- _The data_
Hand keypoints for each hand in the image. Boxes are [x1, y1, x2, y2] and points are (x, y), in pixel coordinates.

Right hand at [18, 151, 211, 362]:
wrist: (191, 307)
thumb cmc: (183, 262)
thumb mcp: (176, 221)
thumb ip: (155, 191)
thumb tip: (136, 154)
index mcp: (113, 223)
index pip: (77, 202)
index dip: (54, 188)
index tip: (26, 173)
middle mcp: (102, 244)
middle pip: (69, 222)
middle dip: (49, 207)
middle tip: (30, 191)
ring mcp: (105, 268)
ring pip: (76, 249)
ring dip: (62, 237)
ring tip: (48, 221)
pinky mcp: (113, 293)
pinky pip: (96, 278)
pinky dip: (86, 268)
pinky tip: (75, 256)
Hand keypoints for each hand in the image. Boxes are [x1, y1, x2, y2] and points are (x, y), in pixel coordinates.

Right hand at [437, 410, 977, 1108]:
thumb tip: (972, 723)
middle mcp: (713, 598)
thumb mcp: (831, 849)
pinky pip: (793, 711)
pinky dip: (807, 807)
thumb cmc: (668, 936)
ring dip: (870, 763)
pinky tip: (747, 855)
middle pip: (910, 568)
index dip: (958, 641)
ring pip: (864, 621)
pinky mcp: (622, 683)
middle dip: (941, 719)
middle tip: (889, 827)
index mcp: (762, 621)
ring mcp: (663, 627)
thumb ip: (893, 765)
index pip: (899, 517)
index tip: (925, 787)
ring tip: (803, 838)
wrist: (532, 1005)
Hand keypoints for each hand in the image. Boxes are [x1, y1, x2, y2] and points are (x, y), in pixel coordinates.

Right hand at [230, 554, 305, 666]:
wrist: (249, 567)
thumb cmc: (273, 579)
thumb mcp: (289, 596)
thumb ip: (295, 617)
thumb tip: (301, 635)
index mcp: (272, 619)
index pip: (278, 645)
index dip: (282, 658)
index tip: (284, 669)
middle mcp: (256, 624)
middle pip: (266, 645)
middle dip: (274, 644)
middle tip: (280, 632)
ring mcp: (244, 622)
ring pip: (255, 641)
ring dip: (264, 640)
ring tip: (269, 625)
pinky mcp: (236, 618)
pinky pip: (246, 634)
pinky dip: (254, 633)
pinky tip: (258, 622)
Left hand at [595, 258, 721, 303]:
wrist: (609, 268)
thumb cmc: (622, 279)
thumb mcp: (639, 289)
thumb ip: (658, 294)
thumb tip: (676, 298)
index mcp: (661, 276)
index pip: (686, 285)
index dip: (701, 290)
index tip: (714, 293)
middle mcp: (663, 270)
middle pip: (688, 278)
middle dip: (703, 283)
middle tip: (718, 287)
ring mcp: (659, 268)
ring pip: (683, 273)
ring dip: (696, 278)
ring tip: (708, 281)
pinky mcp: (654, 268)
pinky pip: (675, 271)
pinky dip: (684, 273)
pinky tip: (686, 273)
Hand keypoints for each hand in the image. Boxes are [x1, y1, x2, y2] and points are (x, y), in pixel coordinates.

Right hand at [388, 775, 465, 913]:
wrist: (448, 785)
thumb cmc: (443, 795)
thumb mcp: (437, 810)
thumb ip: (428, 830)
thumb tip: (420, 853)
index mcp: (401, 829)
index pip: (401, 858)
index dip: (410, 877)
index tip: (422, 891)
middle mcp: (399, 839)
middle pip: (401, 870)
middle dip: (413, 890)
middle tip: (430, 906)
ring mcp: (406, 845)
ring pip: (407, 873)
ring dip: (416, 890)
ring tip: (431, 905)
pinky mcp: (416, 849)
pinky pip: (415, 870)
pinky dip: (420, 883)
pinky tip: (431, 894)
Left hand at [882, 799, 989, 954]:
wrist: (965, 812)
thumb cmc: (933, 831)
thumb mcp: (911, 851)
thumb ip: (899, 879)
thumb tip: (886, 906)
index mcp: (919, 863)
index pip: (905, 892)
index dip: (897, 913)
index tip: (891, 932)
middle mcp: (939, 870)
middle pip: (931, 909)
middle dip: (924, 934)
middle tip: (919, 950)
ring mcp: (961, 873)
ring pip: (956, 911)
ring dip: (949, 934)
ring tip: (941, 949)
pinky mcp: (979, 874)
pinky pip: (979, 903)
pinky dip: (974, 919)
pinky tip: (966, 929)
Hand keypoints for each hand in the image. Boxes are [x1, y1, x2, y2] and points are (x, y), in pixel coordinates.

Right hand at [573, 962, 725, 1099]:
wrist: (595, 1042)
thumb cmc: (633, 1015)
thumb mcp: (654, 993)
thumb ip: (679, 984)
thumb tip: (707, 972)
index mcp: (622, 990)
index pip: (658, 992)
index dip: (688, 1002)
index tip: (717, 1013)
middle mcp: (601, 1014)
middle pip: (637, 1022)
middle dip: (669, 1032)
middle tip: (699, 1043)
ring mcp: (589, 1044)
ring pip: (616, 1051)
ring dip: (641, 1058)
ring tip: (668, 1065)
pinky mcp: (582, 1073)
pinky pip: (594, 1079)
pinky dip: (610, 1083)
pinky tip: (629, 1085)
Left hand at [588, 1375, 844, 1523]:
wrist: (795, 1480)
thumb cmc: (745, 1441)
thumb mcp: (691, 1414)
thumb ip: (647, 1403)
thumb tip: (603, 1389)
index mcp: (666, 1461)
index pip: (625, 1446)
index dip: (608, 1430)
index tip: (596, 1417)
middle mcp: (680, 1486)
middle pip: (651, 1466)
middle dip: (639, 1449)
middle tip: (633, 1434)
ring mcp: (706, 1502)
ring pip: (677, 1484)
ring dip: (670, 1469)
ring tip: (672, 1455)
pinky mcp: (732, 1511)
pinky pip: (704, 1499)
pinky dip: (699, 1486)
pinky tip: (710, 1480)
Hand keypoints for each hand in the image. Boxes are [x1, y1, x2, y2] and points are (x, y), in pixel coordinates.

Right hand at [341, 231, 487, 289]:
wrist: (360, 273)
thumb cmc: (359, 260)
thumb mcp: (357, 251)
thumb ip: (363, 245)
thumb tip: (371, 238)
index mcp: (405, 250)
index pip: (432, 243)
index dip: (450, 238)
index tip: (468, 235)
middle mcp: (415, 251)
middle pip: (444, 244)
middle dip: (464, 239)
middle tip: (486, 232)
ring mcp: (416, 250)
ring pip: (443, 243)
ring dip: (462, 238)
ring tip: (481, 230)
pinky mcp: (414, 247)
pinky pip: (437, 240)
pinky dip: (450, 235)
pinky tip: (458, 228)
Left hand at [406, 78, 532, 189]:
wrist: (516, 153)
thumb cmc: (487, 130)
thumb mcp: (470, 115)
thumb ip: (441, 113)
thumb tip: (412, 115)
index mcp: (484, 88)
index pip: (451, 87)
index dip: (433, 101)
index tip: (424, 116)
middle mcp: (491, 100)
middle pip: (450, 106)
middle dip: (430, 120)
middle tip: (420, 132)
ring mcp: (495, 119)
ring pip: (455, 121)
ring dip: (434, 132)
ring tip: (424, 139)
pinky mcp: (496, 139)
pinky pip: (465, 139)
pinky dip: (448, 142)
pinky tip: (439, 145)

- _Exercise aim_
Would you restate the entries word for word, omitting none?

- _Task response_
Hand keypoints for each hand in the image. Boxes are [x1, y1, x2, y2] and points are (x, y), in pixel coordinates.

Right hand at [18, 151, 211, 362]:
wrist: (191, 307)
thumb cmc: (183, 262)
thumb mcp: (176, 221)
thumb ip: (155, 191)
thumb tip: (136, 154)
index mcp: (113, 223)
index pip: (77, 202)
index dip: (54, 188)
index tip: (26, 173)
middle mcp: (102, 244)
middle pip: (69, 222)
middle dip: (49, 207)
middle tip: (30, 191)
ring mcp: (105, 268)
ring pip: (76, 249)
ring dip: (62, 237)
ring tip: (48, 221)
pinky mcp: (113, 293)
pinky pip: (96, 278)
pinky dip: (86, 268)
pinky tip: (75, 256)
Hand keypoints for each hand in the image. Boxes are [x1, y1, x2, y2] and points are (x, y), in pixel coordinates.

Right hand at [437, 410, 977, 1108]:
thumb tip: (972, 723)
middle mcp: (713, 598)
thumb mcp: (831, 849)
pinky pip: (793, 711)
pinky dip: (807, 807)
thumb cmc: (668, 936)
ring dip: (870, 763)
pinky tip: (747, 855)
middle pip: (910, 568)
index dip: (958, 641)
ring pip: (864, 621)
pinky mcp: (622, 683)
middle dip: (941, 719)
middle tip: (889, 827)
index mcp: (762, 621)
ring mcp: (663, 627)
thumb ip: (893, 765)
index pip: (899, 517)
index tip: (925, 787)
ring tip: (803, 838)
wrist: (532, 1005)
Hand keypoints for each hand in the image. Boxes are [x1, y1, x2, y2] and points are (x, y), in pixel coordinates.

Right hand at [230, 554, 305, 666]:
wrist: (249, 567)
thumb cmc: (273, 579)
thumb mcp: (289, 596)
thumb ip: (295, 617)
thumb tip: (301, 635)
index mcp: (272, 619)
index pip: (278, 645)
index dip: (282, 658)
index tip: (284, 669)
middle mcp: (256, 624)
middle pip: (266, 645)
middle dip: (274, 644)
middle tip: (280, 632)
ring mcp: (244, 622)
ring pip: (255, 641)
ring dip: (264, 640)
ring tip: (269, 625)
pinky mcp: (236, 618)
pinky pip: (246, 634)
pinky dip: (254, 633)
pinky tip: (258, 622)
Left hand at [595, 258, 721, 303]:
wrist: (609, 268)
thumb cmc: (622, 279)
thumb mcp: (639, 289)
thumb ip: (658, 294)
thumb tip: (676, 298)
index mcp: (661, 276)
index pip: (686, 285)
index dip: (701, 290)
index tip: (714, 293)
middle mcp: (663, 270)
middle pip: (688, 278)
middle dip: (703, 283)
middle tip: (718, 287)
ring mcp: (659, 268)
ring pip: (683, 273)
ring dip: (696, 278)
ring tip: (708, 281)
pinky mcp: (654, 268)
pinky pip: (675, 271)
pinky dip: (684, 273)
pinky tip: (686, 273)
Hand keypoints for each hand in the image. Boxes are [x1, y1, x2, y2] and points are (x, y), in pixel coordinates.

Right hand at [388, 775, 465, 913]:
wrist: (448, 785)
thumb cmc: (443, 795)
thumb mcp: (437, 810)
thumb ip: (428, 830)
thumb tip: (420, 853)
index mcp: (401, 829)
index pip: (401, 858)
index dip: (410, 877)
index tip: (422, 891)
middle mcp: (399, 839)
middle pip: (401, 870)
middle dip: (413, 890)
middle tip: (430, 906)
ring mcp: (406, 845)
ring pip: (407, 873)
ring dip: (416, 890)
ring tip: (431, 905)
pinky mcp: (416, 849)
pinky pip: (415, 870)
pinky dip: (420, 883)
pinky tip: (431, 894)
Left hand at [882, 799, 989, 954]:
wrist: (965, 812)
thumb cmc: (933, 831)
thumb mcp: (911, 851)
thumb ip: (899, 879)
thumb tip: (886, 906)
index mcp: (919, 863)
index pip: (905, 892)
index dip: (897, 913)
index tip: (891, 932)
middle mcp: (939, 870)
middle pip: (931, 909)
middle dip: (924, 934)
middle tip: (919, 950)
ring mcp: (961, 873)
ring pip: (956, 911)
ring dip: (949, 934)
ring tip: (941, 949)
pinky mcp: (979, 874)
pinky pip: (979, 903)
pinky dip: (974, 919)
pinky tip: (966, 929)
Hand keypoints for each hand in the image. Boxes are [x1, y1, x2, y2] and points are (x, y), in pixel coordinates.

Right hand at [573, 962, 725, 1099]:
wrist: (595, 1042)
thumb cmc: (633, 1015)
thumb mcp: (654, 993)
thumb ip: (679, 984)
thumb tip: (707, 972)
index mcp: (622, 990)
index pip: (658, 992)
index dip: (688, 1002)
index tip: (717, 1013)
middle mcp: (601, 1014)
middle pip: (637, 1022)
middle dip: (669, 1032)
middle tip: (699, 1043)
ring mcp: (589, 1044)
ring pip: (616, 1051)
ring dip: (641, 1058)
ring tip: (668, 1065)
pinky mcp: (582, 1073)
pinky pip: (594, 1079)
pinky dip: (610, 1083)
pinky tip: (629, 1085)
Left hand at [588, 1375, 844, 1523]:
wrist: (795, 1480)
thumb cmc: (745, 1441)
thumb mcp: (691, 1414)
thumb ip: (647, 1403)
thumb tip: (603, 1389)
index mcp: (666, 1461)
index pip: (625, 1446)
index dip: (608, 1430)
index tip: (596, 1417)
middle mcp: (680, 1486)
middle pip: (651, 1466)
middle dip: (639, 1449)
middle tip: (633, 1434)
ring mcp: (706, 1502)
ring pip: (677, 1484)
ring dip: (670, 1469)
ring tip: (672, 1455)
pinky mcp: (732, 1511)
pinky pip: (704, 1499)
pinky dip: (699, 1486)
pinky tip: (710, 1480)
Hand keypoints for each hand in the image. Boxes are [x1, y1, x2, y2] and points are (x, y), in pixel coordinates.

Right hand at [341, 231, 487, 289]:
wrist: (360, 273)
thumb cmc: (359, 260)
thumb mcp: (357, 251)
thumb ip: (363, 245)
thumb tip: (371, 238)
index mcp: (405, 250)
index pip: (432, 243)
index dip: (450, 238)
index tip: (468, 235)
middle mcp: (415, 251)
middle pip: (444, 244)
middle dip: (464, 239)
middle tip: (486, 232)
ring mcp: (416, 250)
ring pip: (443, 243)
ring dip: (462, 238)
ring tip: (481, 230)
pinky mcp: (414, 247)
pinky pip: (437, 240)
pinky dip: (450, 235)
pinky tip: (458, 228)
Left hand at [406, 78, 532, 189]:
wrist: (516, 153)
thumb cmc: (487, 130)
thumb mcp: (470, 115)
thumb ip: (441, 113)
thumb tip: (412, 115)
index mcp: (484, 88)
index pip: (451, 87)
index dip: (433, 101)
index tip: (424, 116)
middle mcp: (491, 100)
middle pip: (450, 106)
middle dip: (430, 120)
middle tip: (420, 132)
ring mcp: (495, 119)
ring pip: (455, 121)
ring dip: (434, 132)
ring tip: (424, 139)
pinky mcp: (496, 139)
pinky pip: (465, 139)
pinky dip: (448, 142)
pinky tip: (439, 145)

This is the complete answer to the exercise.